**** SUPPLIED ENTRIES ****
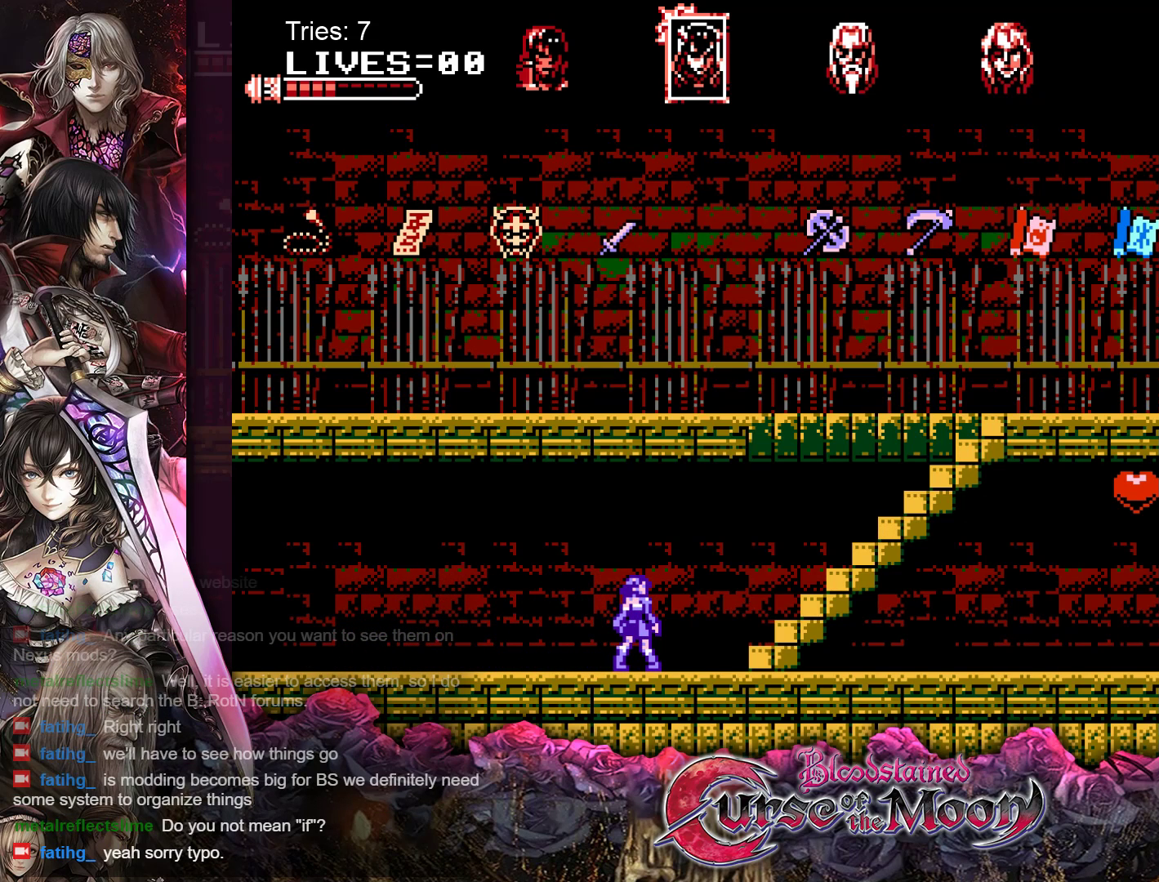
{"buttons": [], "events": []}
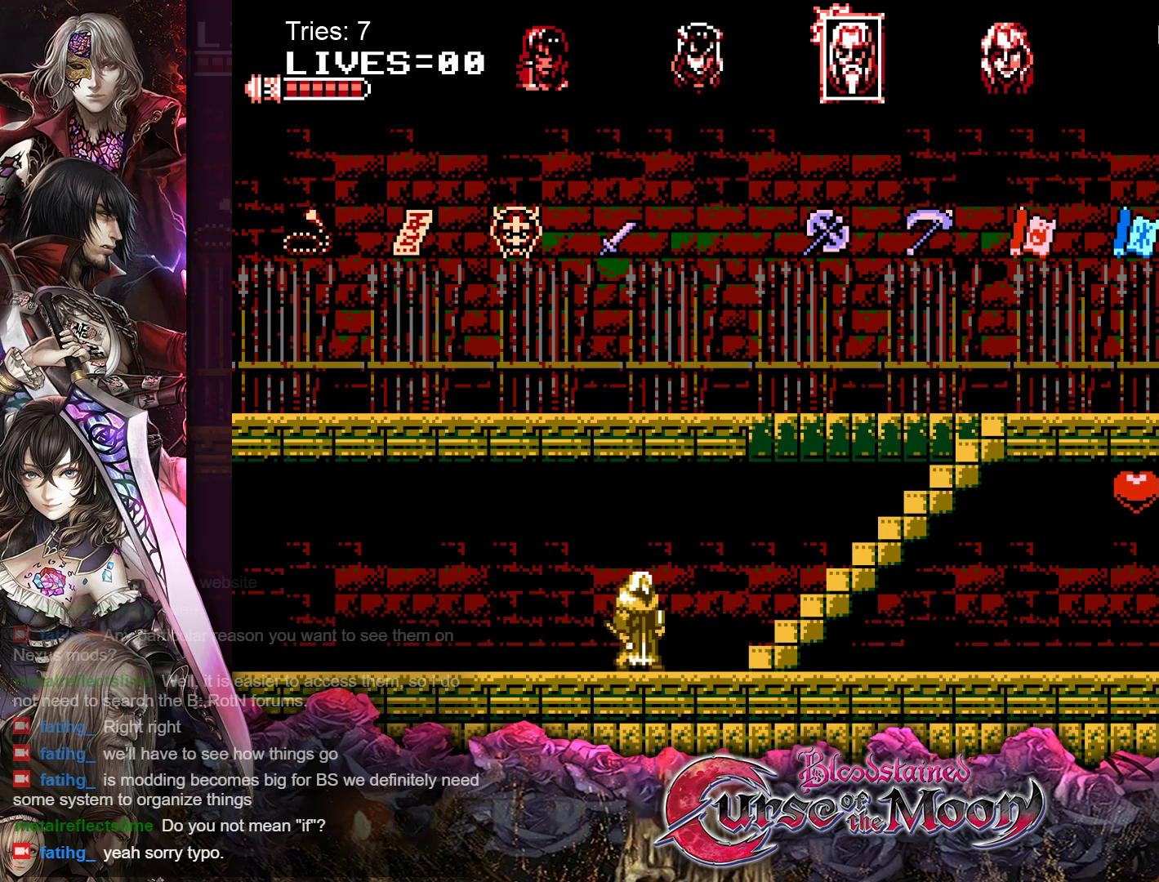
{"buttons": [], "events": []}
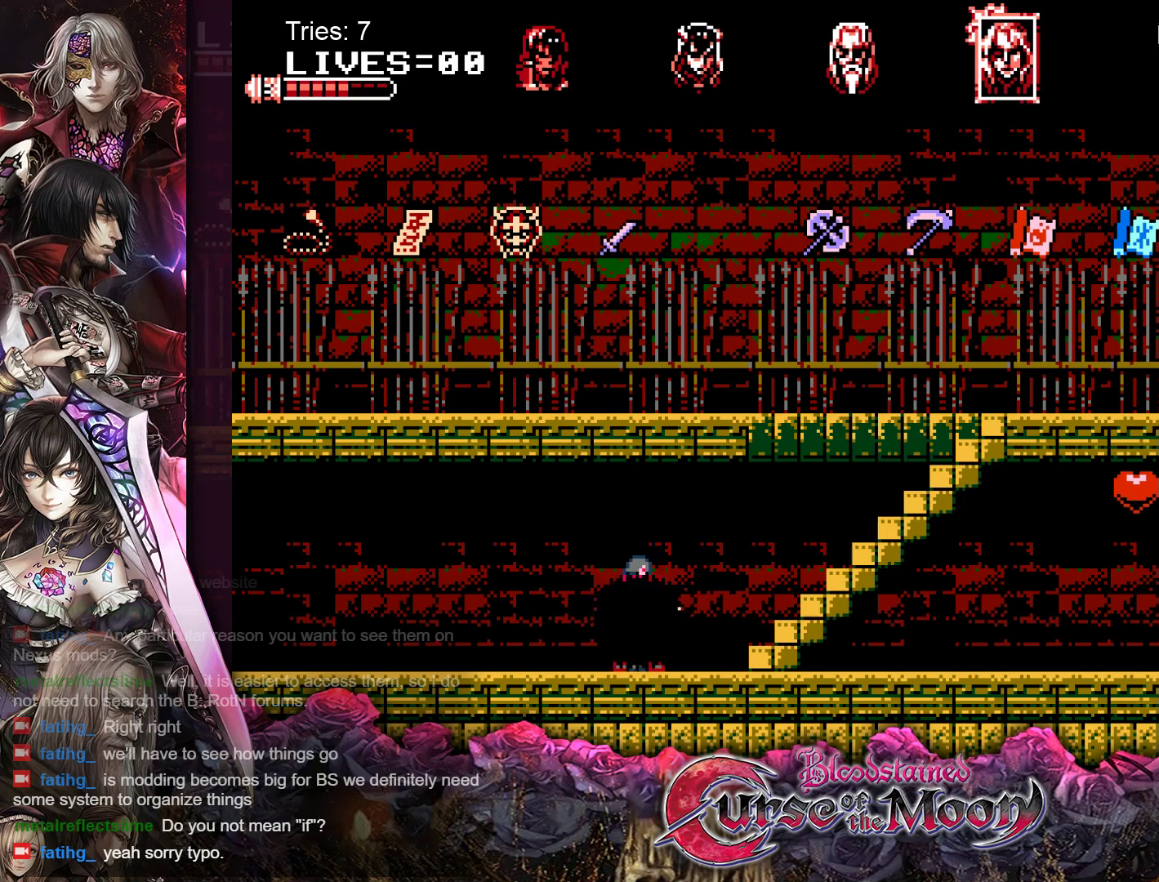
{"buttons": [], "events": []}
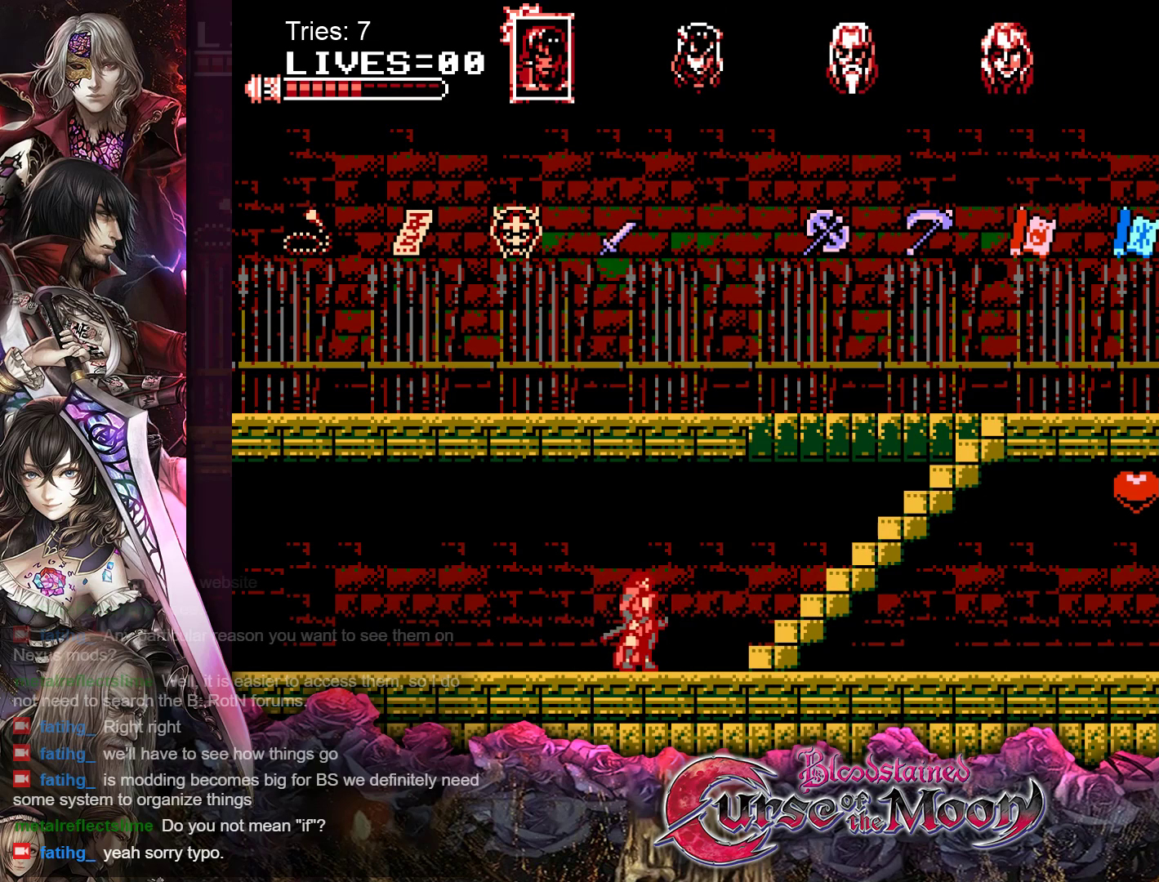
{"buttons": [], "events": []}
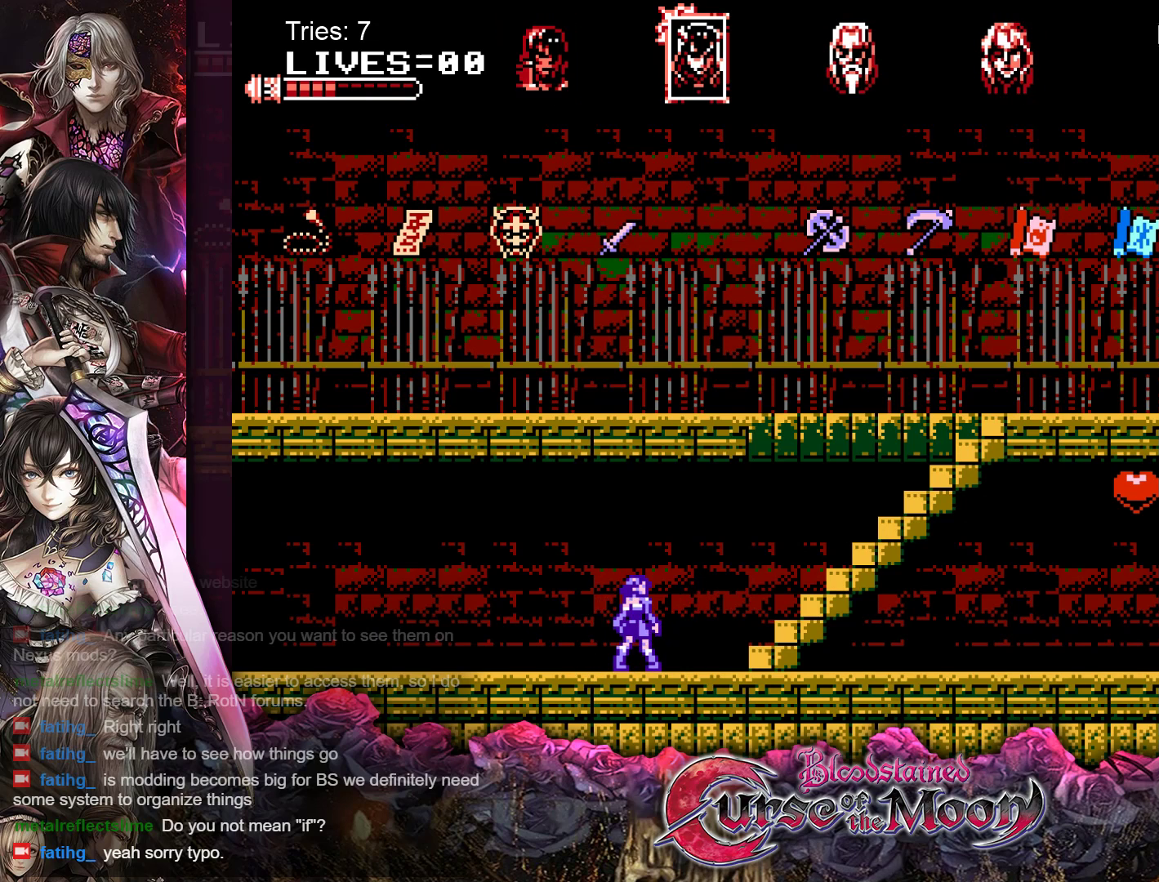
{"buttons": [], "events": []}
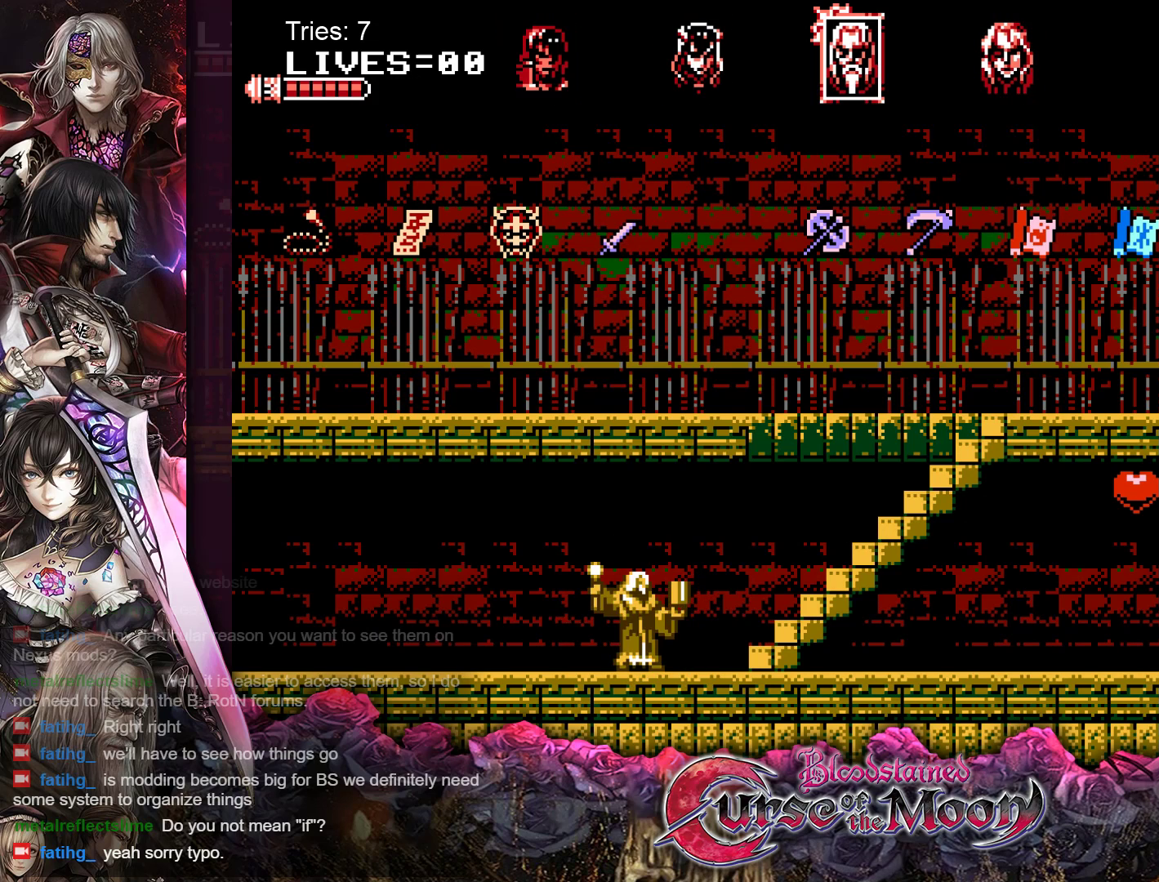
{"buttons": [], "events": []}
****
▶ [HOW TO COMPLETE THIS TASK] Please repeat the records above word for word, and do not include the pictures.

▶ [TASK SOLUTION]
{"buttons": [], "events": []}
{"buttons": [], "events": []}
{"buttons": [], "events": []}
{"buttons": [], "events": []}
{"buttons": [], "events": []}
{"buttons": [], "events": []}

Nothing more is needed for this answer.